Now, creators argue this training is illegal. The legal framework of copyright affords creators the exclusive right to authorize copies of their work, and AI training involves copying. Here in the US, many AI companies argue that training AI falls under the fair use copyright exception, which allows unlicensed copying in a limited set of circumstances, such as creating parodies of a work.
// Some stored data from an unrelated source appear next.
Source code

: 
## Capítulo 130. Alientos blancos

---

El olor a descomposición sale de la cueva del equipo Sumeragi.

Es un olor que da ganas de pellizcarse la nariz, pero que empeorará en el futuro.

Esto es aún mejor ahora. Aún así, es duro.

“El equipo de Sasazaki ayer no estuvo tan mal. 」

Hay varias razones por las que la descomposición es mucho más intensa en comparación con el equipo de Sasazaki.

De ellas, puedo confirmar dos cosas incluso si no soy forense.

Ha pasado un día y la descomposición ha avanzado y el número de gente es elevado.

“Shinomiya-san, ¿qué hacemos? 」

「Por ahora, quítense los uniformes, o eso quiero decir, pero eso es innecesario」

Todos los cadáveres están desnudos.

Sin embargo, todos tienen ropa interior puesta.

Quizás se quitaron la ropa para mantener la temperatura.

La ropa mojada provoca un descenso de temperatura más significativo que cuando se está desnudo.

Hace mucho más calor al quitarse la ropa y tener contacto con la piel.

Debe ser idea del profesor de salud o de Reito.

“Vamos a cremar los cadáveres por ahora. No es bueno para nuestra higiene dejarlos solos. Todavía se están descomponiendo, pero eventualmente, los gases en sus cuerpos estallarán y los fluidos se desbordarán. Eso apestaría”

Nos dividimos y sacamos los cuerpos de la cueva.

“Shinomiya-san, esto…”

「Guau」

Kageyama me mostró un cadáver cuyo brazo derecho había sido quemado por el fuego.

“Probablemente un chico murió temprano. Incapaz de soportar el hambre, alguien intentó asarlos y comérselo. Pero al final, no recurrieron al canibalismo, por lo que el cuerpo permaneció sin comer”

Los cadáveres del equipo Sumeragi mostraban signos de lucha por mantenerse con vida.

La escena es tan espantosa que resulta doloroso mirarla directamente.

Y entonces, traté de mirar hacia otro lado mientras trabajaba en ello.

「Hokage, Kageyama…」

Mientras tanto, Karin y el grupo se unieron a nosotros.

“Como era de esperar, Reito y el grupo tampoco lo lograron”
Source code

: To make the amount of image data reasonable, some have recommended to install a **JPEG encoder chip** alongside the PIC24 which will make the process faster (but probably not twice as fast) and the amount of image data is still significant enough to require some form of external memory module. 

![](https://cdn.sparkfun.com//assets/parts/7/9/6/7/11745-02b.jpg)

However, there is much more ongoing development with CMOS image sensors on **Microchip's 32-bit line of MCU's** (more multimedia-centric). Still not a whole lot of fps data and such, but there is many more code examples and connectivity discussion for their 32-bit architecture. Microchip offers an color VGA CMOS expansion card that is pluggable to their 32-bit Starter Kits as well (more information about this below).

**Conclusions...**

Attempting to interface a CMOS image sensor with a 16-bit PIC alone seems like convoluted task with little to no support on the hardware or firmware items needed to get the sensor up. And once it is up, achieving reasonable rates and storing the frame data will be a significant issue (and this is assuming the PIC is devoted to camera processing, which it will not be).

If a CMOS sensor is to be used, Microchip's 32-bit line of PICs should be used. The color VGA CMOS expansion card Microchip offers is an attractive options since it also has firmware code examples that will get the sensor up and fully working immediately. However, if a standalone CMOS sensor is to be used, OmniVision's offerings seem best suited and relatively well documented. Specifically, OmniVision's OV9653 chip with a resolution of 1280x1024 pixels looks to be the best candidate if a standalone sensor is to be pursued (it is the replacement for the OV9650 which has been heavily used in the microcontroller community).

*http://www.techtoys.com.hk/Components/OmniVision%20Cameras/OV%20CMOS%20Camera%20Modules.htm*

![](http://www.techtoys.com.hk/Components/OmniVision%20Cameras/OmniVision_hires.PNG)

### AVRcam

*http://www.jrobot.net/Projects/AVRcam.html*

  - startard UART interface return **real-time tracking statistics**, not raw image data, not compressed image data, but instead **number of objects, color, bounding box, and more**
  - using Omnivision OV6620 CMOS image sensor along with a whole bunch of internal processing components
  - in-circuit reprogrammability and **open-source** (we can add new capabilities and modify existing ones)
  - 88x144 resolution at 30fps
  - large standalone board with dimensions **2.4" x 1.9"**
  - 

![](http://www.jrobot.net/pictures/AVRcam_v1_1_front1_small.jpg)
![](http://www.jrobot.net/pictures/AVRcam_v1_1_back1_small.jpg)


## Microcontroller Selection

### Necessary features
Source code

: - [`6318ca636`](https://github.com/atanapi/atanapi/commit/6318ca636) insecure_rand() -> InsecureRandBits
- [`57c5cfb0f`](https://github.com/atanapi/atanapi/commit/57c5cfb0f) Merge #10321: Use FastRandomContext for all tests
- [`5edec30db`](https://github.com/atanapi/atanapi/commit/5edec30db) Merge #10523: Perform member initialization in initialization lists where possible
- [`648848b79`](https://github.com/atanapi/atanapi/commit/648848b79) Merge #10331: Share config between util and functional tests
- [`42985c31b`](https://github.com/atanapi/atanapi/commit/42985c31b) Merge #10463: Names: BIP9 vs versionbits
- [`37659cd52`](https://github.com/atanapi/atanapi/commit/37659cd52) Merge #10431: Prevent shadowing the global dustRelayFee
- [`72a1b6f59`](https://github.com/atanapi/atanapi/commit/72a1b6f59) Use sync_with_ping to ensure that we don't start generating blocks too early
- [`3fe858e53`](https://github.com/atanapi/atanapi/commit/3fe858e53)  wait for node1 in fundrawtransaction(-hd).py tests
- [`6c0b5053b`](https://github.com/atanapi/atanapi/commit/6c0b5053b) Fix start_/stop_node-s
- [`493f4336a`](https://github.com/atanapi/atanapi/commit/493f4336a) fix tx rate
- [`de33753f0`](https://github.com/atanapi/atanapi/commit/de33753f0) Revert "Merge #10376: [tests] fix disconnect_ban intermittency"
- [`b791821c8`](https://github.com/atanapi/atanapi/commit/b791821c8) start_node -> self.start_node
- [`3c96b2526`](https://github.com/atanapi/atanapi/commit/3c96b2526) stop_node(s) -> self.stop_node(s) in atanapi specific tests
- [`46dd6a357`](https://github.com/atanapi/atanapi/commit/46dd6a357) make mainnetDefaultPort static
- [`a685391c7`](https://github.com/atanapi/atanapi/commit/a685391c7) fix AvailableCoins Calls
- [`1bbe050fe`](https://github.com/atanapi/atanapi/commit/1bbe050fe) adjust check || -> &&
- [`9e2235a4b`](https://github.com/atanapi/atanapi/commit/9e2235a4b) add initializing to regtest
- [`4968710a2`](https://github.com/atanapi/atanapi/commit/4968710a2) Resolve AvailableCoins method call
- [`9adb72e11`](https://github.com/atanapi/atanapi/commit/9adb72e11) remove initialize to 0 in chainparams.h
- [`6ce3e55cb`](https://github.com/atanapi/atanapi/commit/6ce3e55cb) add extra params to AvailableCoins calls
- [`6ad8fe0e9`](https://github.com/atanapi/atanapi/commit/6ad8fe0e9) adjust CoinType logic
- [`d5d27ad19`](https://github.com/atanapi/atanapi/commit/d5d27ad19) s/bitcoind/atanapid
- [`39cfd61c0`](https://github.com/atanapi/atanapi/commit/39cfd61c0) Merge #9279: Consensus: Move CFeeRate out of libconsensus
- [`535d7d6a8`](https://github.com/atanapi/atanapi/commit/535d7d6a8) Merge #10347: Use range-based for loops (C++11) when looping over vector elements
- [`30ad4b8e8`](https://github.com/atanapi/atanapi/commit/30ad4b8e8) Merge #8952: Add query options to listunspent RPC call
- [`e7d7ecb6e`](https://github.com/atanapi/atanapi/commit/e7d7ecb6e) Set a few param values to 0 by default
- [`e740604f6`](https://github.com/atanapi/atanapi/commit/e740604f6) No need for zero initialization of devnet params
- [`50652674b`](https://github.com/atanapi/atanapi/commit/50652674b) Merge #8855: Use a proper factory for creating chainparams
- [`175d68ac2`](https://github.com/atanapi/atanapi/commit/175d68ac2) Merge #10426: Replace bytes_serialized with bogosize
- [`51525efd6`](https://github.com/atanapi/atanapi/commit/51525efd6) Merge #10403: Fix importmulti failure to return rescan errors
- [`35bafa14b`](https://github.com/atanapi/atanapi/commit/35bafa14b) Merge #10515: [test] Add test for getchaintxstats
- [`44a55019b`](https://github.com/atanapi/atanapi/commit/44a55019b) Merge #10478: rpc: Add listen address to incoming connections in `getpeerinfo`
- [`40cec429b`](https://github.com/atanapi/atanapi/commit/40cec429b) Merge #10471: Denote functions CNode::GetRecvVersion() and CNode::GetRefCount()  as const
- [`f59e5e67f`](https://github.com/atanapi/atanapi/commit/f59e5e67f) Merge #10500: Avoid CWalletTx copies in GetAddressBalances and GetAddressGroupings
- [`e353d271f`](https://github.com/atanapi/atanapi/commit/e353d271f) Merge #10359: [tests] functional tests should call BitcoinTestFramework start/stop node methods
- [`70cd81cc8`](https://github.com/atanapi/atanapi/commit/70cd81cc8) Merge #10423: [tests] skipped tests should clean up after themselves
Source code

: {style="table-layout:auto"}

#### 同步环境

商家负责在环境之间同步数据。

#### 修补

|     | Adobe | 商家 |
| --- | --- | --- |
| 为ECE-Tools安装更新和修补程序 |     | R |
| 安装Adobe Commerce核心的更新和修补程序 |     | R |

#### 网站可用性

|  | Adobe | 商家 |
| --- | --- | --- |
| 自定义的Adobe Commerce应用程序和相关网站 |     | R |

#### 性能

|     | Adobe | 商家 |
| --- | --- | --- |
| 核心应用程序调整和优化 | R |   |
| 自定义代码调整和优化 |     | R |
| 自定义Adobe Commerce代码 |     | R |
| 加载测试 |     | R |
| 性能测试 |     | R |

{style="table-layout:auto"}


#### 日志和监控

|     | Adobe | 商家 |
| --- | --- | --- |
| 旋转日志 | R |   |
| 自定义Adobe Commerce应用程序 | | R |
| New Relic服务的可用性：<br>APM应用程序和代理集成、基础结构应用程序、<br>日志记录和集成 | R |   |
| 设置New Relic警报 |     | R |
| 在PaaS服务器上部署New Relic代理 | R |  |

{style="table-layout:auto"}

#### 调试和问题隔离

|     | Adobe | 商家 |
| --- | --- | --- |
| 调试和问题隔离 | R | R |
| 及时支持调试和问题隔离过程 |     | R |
Creators and rights holders strongly disagree, saying there’s no way this narrow exception can be used to legitimize the mass exploitation of creative work, to create automated competitors to that work. And for the record, I entirely agree. Of course, this question is previously untested in the courts, and there are currently around 30 ongoing lawsuits brought by rights holders against AI companies, which will help to address this question. But this will take time, and creators are suffering from what they see as unjust competition right now.

Licensing as a Solution

So they propose a solution that has been used and worked before: licensing. If a commercial entity wants to use copyrighted work, be it for merchandise manufacturing or building a streaming service, they license that work.

Now, AI companies have a bunch of reasons why this shouldn’t apply to them. There’s the fair use legal exception that I’ve already mentioned. There’s also the argument that since humans can train on copyrighted work without a license, AI should be allowed to too.